# Fairfield Glade-things to do?



## Medcinmn (Mar 16, 2009)

I've held temporarily Wyndham Fairfield Glade and am doing research on things to do (in July).  We have (2) children 3 and 7, usually we fish, hike, horseback and whitewater raft.  

Are there places nearby with activities to keep us busy?  

Also, I read there is a grocery store nearby.  However, on the Fairfield Glade website it lists the closest being 10 miles way.

Any help is appreciated.


----------



## EAM (Mar 16, 2009)

Medcinmn said:


> I've held temporarily Wyndham Fairfield Glade and am doing research on things to do (in July).  We have (2) children 3 and 7, usually we fish, hike, horseback and whitewater raft.
> 
> Are there places nearby with activities to keep us busy?
> 
> ...


There are places either at the resort or nearby to fish, hike and ride horses.   There are children's activities offered in the summer.  I seem to remember that a rafting trip was offered by the activities department but we did not go.  There was once a small grocery at Fairfield Glade but it closed.  I don't know if one reopened.  There are several large groceries in Crossville.  
Fairfield Glade has a wide variety of activities available at the resort, including golf, swimming, tennis, mini-golf, basketball, etc.  If you want to bicycle, you might want to bring your own.  When we were there the rental bikes were in serious need of maintenance.

There are state parks, etc. in the area for hiking.  Also, Big South Fork is north of FF Glade.  It is about a two hour trip to the Sevierville-Pigeon Forge-Gatlinburg strip of tourist attractions, including Dollywood (which was far better than I expected it to be).  It is also about a two hour trip west to Nashville and the Grand Ole Opry, etc.   FF Glade may offer bus trips to these destinations.


----------



## lprstn (Mar 16, 2009)

We stayed here on our first stop in TN and were pleasently surprised.

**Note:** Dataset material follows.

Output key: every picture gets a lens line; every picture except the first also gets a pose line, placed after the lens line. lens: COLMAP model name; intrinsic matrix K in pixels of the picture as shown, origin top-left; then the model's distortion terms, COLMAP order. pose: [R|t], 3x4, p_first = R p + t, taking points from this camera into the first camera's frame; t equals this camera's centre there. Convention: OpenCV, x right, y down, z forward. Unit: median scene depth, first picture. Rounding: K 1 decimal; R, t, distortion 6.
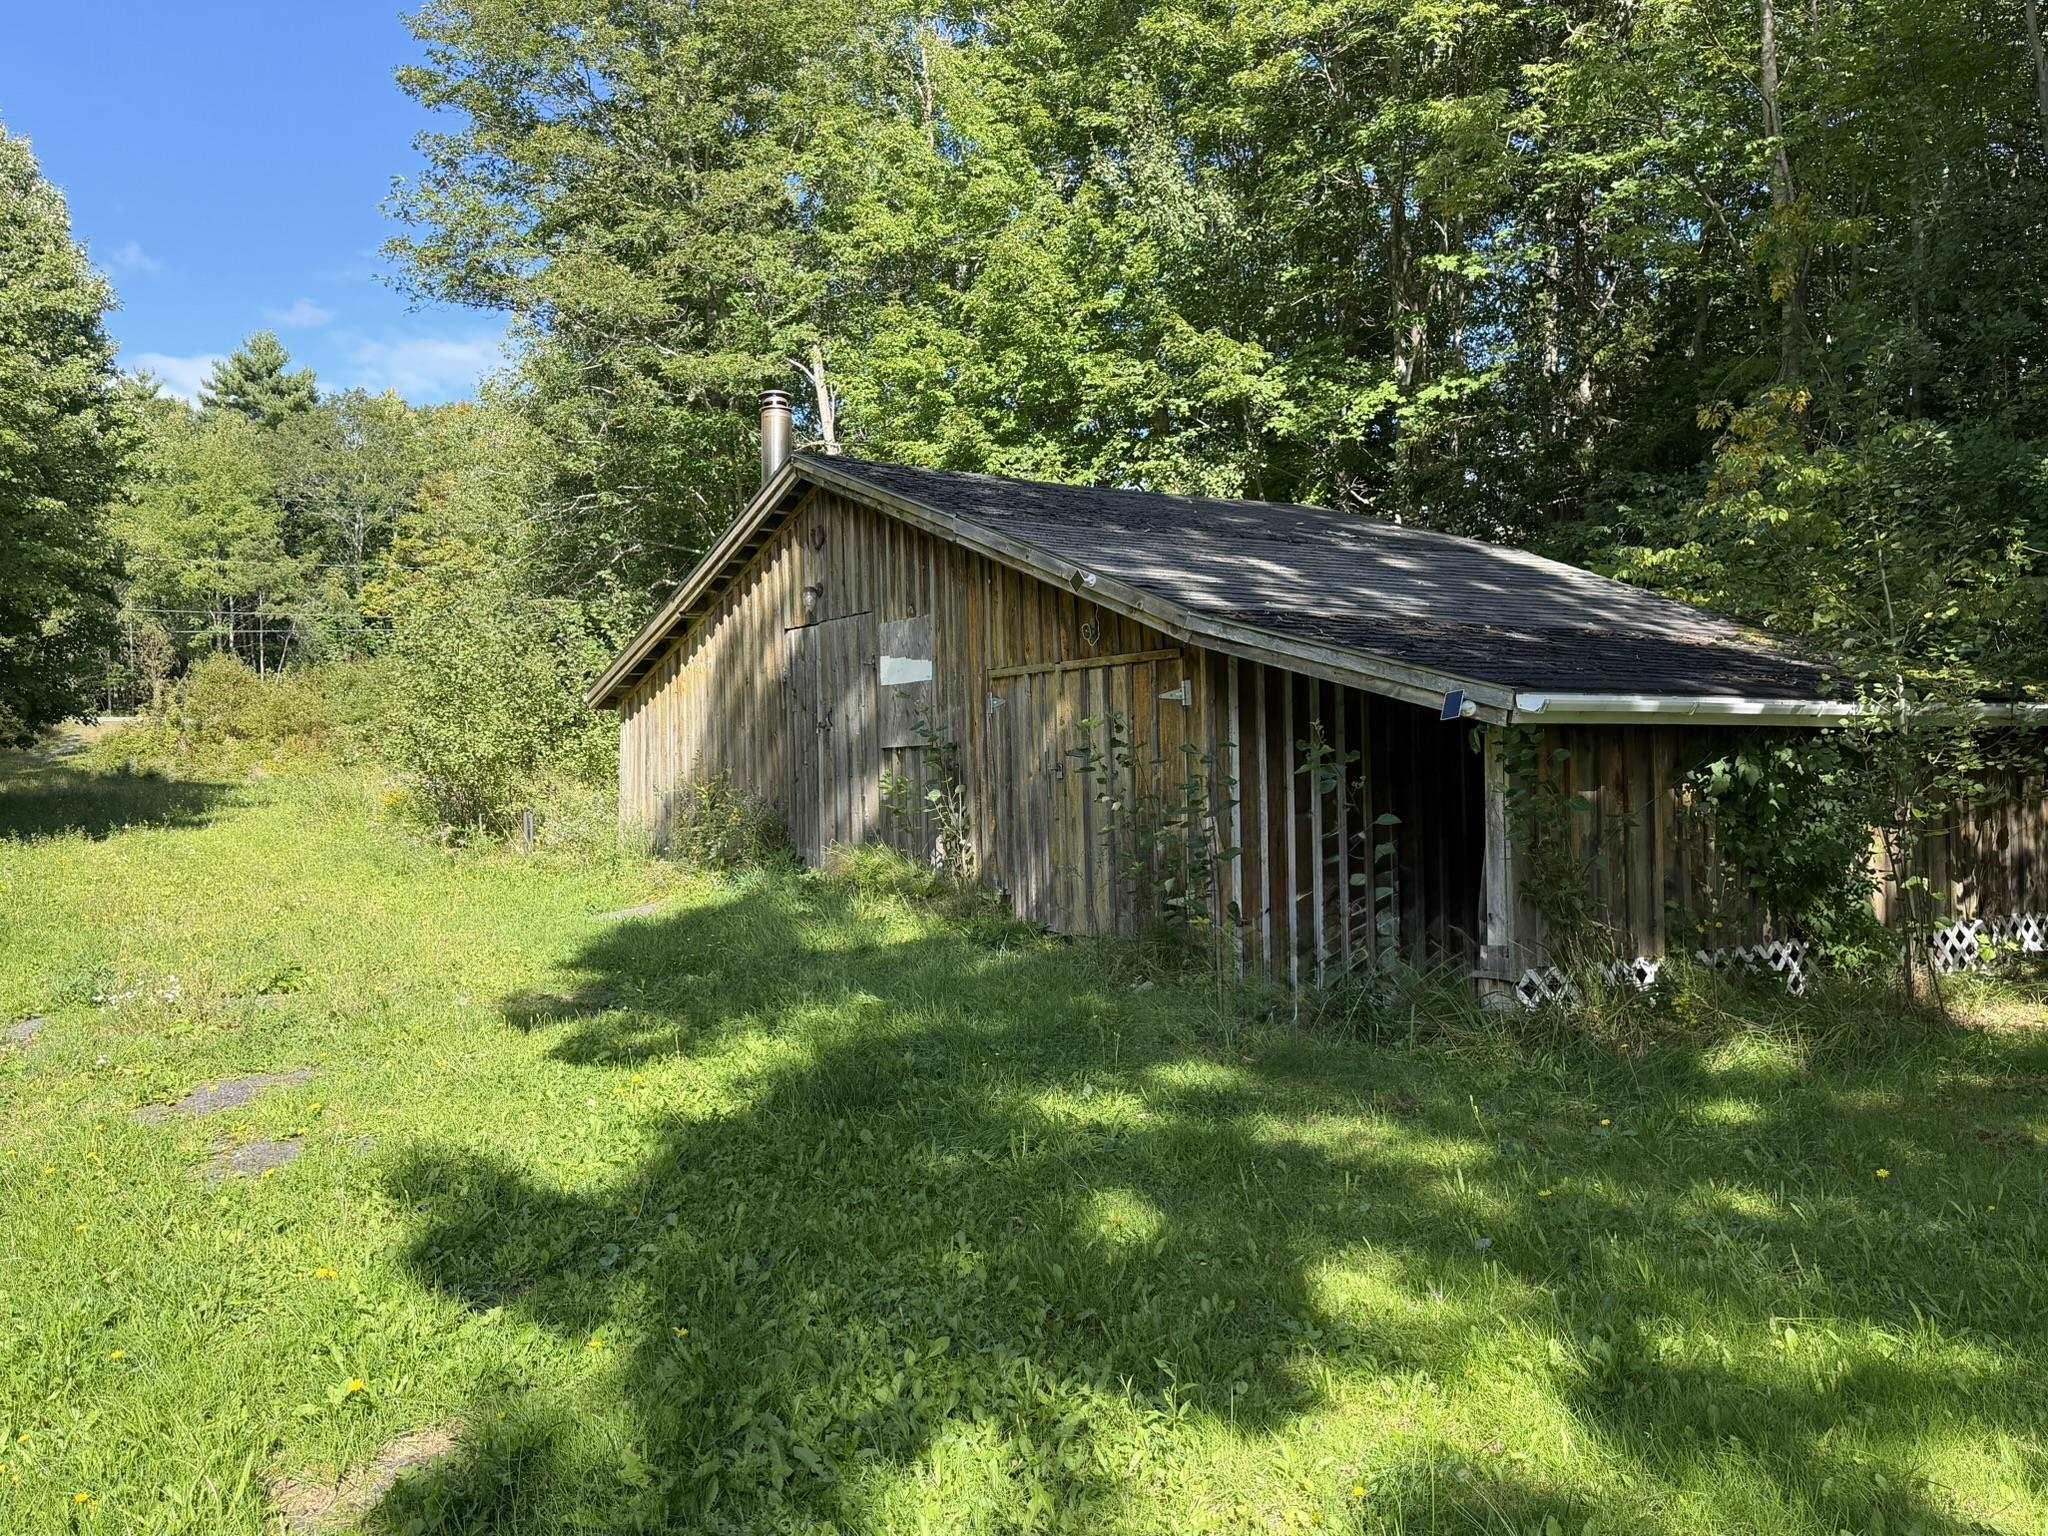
lens RADIAL K [[1681.9, 0, 1030.8], [0, 1681.9, 754.1], [0, 0, 1]] dist [0.054481, -0.046908]
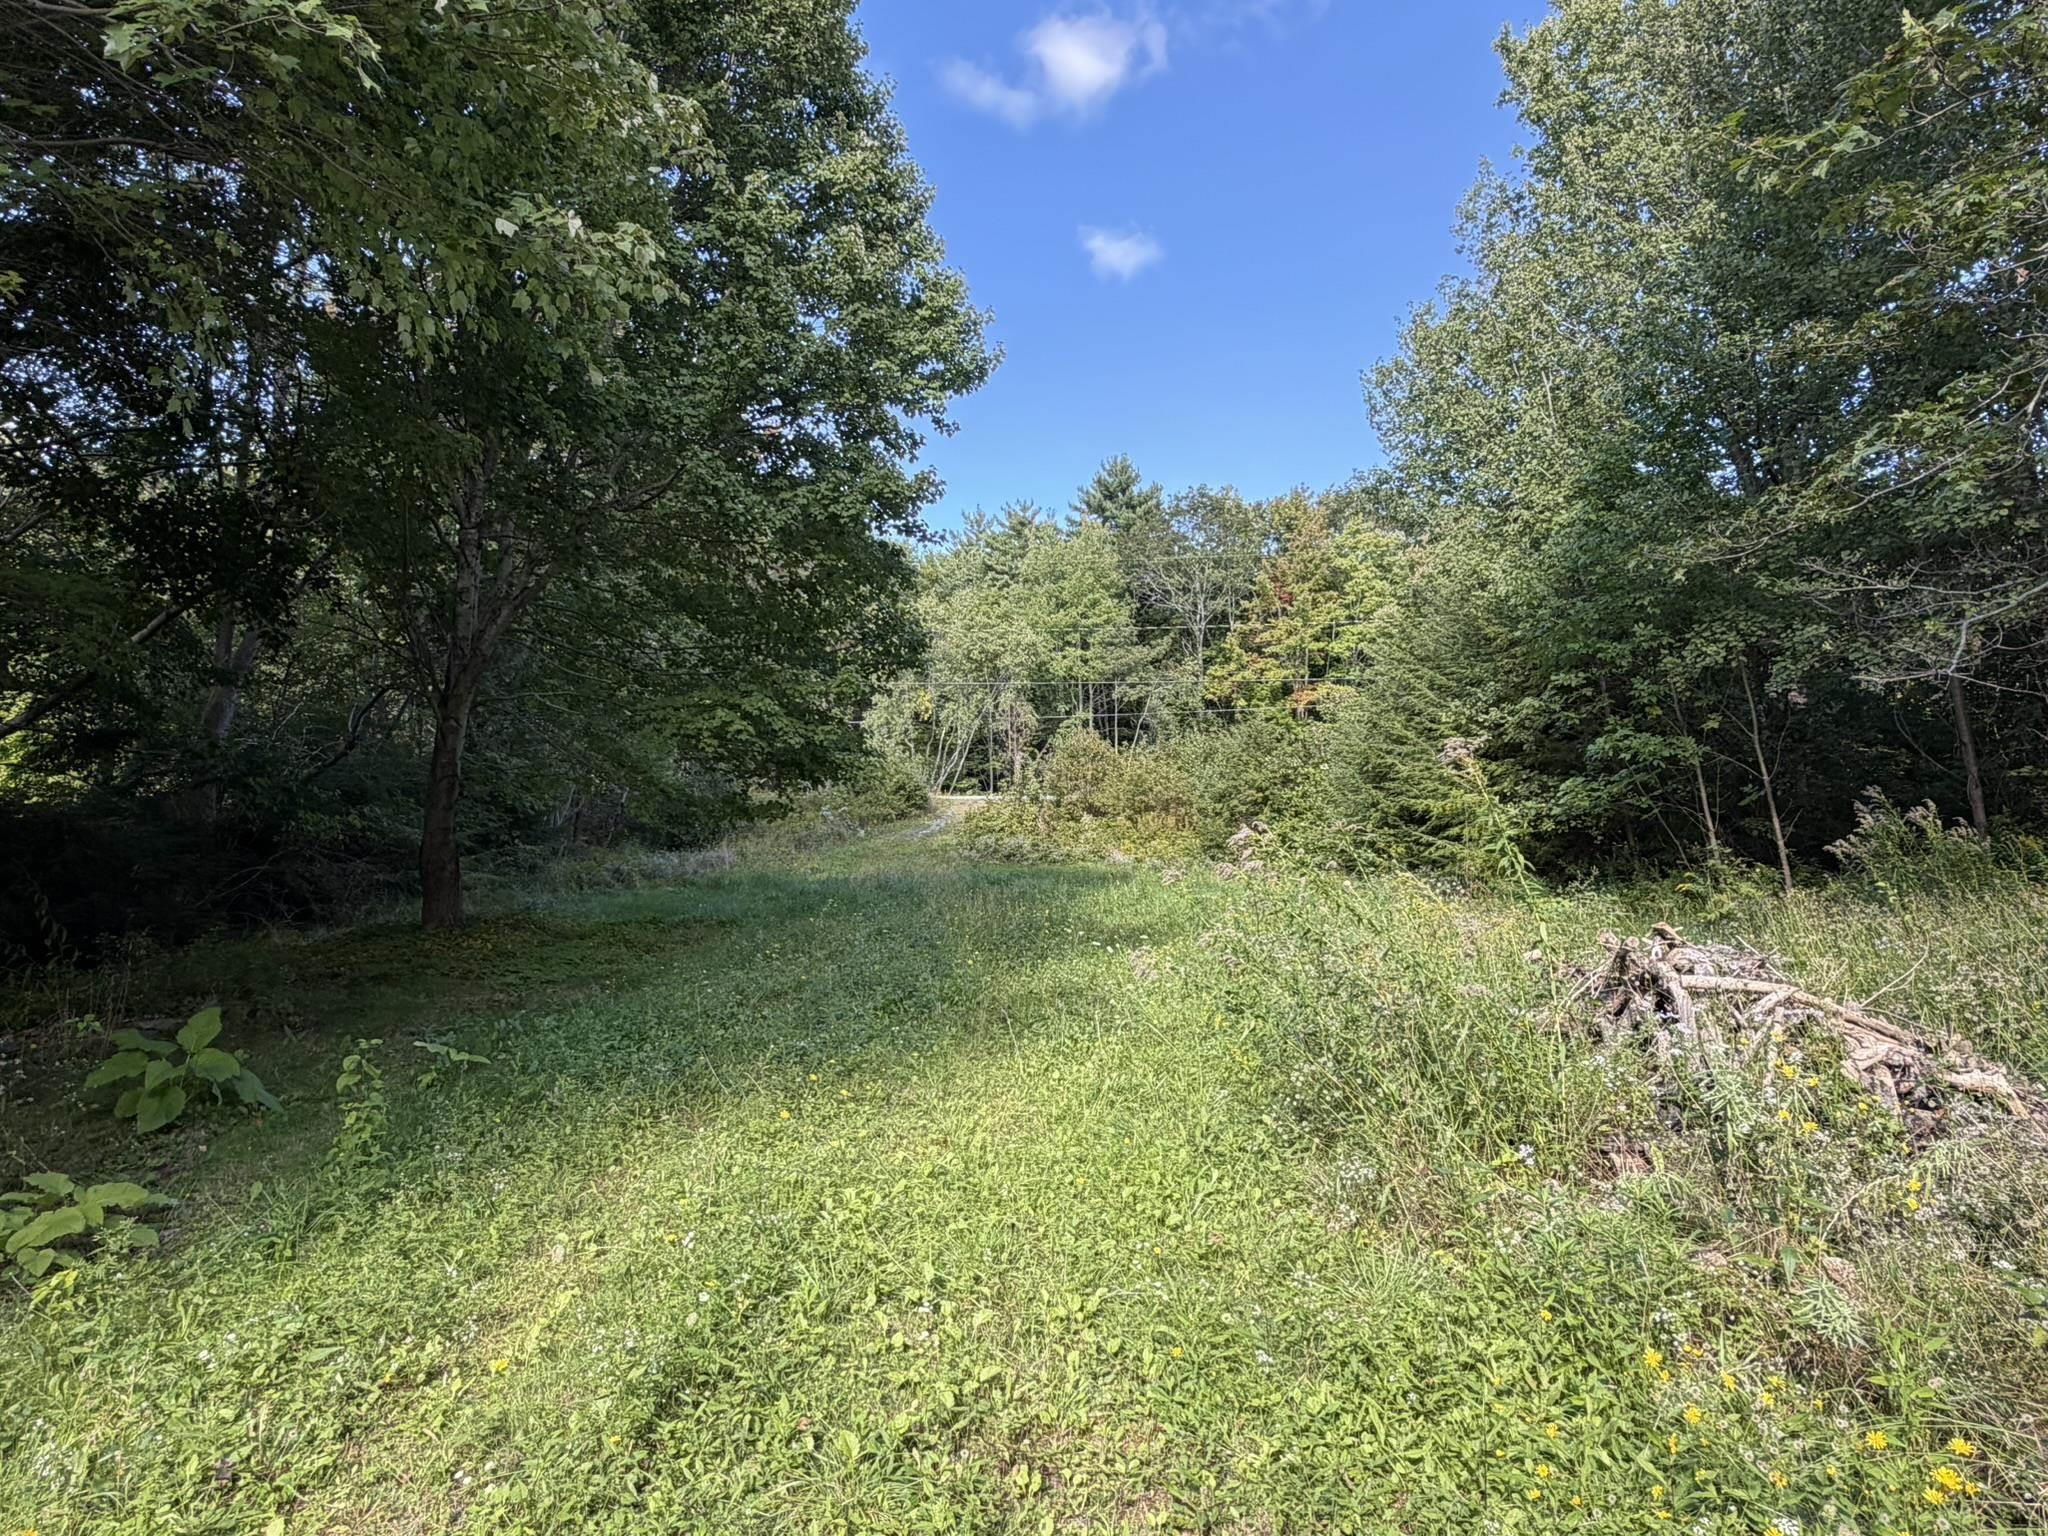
lens RADIAL K [[1254.8, 0, 1016.9], [0, 1254.8, 756.7], [0, 0, 1]] dist [0.002712, 0.000707]
pose [[0.875657, -0.029733, -0.482018, -0.457816], [-0.001440, 0.997938, -0.064172, 0.005941], [0.482932, 0.056886, 0.873808, 1.000321]]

We had a great condo that had a split foyer, large 2nd bedroom with 2 full sized beds, a large 2nd bedroom. The Master Suite was on the lower level and was huge. With a large kitchen, laundry room and 6 person jacuzzi tub that you walk up to in the master bathroom. It had 2 balconies one off the Masterbed and one off the dinning area. The kitchen was large and had a large breakfast bar. The property was huge with 2 marina's, kids camp that was only $40 per day and it was worth every penny. One Marina had a fish fry (highly recommended) and a small beach. You can rent boats, fish, hike and more here. The fireworks were A1 (this coming from a person who goes to the Washington Monument for July 4th). Activities abound but its quiet, has some residential homes mixed in and will give you the feeling you are at your vacation home. Definately a place you can have fun or relax with quality accomodations.


----------



## pedro47 (Mar 16, 2009)

At this resort you can do everything your heart desire.  Your children will really enjoy this resort.


----------



## sfwilshire (Mar 22, 2009)

Check out the Cumberland County Playhouse. It's a top notch theatre and often offers children's plays. I believe they were doing Seussical the Musical this year. Not sure how long it plays.

Sheila


----------



## hvsteve1 (Mar 23, 2009)

The Playhouse is one of the big attractions. They run shows all year and, depending on the time, have Shanendoah and Suessical running, along with the usual local favorites such as Smoke On The Mountain. They also have a good concert series. The web site is http://www.ccplayhouse.com/ Check out the Palace Theater downtown as they have shows a few times a month and some are free. You are also about an hour from Knoxville if you would like to do anything there. Nashville is 2 hours, so it's a day trip.

There are other concerts and things going on and I would recommend picking up the local papers (the Glade Sun is free) to check. There's a new Food City near the Glade, so you don't have to bring much in the way of food.

The Glade has loads to do with the marinas, beaches, pools, golf, etc. Most of the people you'll be mixing with are full time residents, so it's a little different from your typical timeshare.  Be sure and hit some of the barbecue places near The Glade. The restaurant at Cumberland Mountain State Park in Crossville has a great buffet.  If you want to drink at home *bring liquor* as Cumberland County is currently dry, though they have voted to have a few liquor stores which may or may not be open by the time you're here.


----------